Aim of the exercise: Copy out the part that opens with the line containing "What is the sum of all values?" and closes with the line containing "Reading left to right, transcribe", swapping "whiskers" for "tails" and keeping everything else the same.

The input:

::::::::

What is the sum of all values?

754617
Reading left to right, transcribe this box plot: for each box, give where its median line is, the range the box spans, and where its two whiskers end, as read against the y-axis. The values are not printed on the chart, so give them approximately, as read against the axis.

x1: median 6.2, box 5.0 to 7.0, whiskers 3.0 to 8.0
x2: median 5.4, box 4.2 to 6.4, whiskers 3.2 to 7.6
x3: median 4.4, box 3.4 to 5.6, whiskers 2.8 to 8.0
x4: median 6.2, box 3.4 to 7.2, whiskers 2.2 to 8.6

::::::::

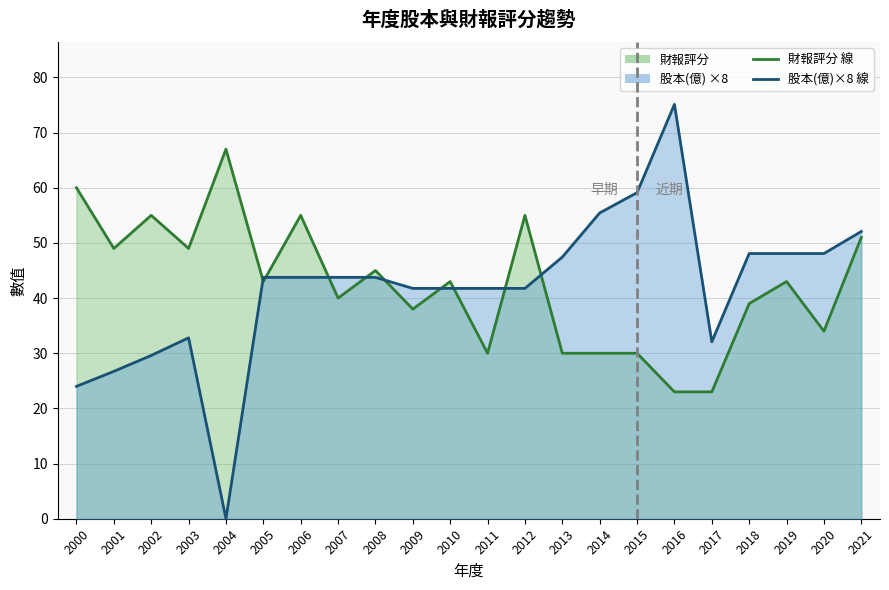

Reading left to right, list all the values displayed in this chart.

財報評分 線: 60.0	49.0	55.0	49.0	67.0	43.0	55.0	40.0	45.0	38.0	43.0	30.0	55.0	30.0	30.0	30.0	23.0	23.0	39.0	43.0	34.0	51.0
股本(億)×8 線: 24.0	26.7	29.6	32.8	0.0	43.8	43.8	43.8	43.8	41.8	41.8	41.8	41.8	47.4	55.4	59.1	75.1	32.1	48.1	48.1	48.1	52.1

::::::::

Solution to this exercise:
What is the sum of all values?

754617
Reading left to right, transcribe this box plot: for each box, give where its median line is, the range the box spans, and where its two tails end, as read against the y-axis. The values are not printed on the chart, so give them approximately, as read against the axis.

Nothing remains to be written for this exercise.